Power Platform Community Forum Thread Details

Hi Team,

I am creating an agent which helps users to be updated of the projects based on the documents available in the sharepoint document library. The documents are actually scanned pdf. So, I have created an independent flow extracting information from scanned documents and storing as .txt file into sharepoint document library. This sharepoint document library is the knowledge source for the agent.

Out of 8 files, the extraction was done and uploaded on an hour ago. and other 4 files were uploaded after 30 mins. Now, the agent could only respond to queries only based on files uploaded on an hour ago. The newly uploaded SharePoint documents are not indexed and made searchable by the agent in real time.

How to solve this issue? could anyone help on this issue?

Thanks!

Categories:

General topics

Scanned pdf : so it's not pdf, it's image.
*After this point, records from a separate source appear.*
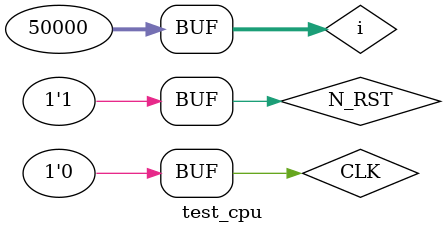
<source format=v>
`timescale 10ps/1ps
module test_cpu;
	reg CLK, N_RST;
	
	wire [7:0] SEG_A, SEG_B, SEG_C, SEG_D, SEG_E, SEG_F, SEG_G, SEG_H;
	wire [8:0] SEG_SEL;
	wire BZ;
	
	reg [3:0] HEX_A, HEX_B;
	reg [7:0] DIP_A, DIP_B;
	reg [4:0] PSW_A, PSW_B, PSW_C, PSW_D;

	CPU cpu(CLK, N_RST, SEG_A, SEG_B, SEG_C, SEG_D, SEG_E, SEG_F, SEG_G, SEG_H, SEG_SEL, HEX_A, HEX_B, DIP_A, DIP_B, PSW_A, PSW_B, PSW_C, PSW_D, BZ);

	integer i;
	
	initial begin
		N_RST = 1'b1;
		#5 CLK = 1'b0;
		#5 N_RST = 1'b0;
		#5 N_RST = 1'b1;
		
		for(i = 0; i < 50000; i = i + 1) begin
			#5 CLK = ~CLK;
		end
	end
endmodule

</source>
Most time "image PDF" cannot be read by default copilot studio, it has some basic OCR capacity but they are not instand (wait one day, some time there are surprise) but scanned PDF is a totaly wrong way of publishing content : most search index (IA or not)just hate this and need advanced indexation to be read.

Other possibility : you didn't use the sharepoint big button in the knowledge (wich is sharepoint keyword search) with fast index but the small one wich is dataverse sharepoint in reallity and take hup to 8H to index (and OCR image !)

last possibility : sometime when citizen dev are messing with doc like scanned PDF, IT cut there copilot studio sharepoint connector :( so index stop.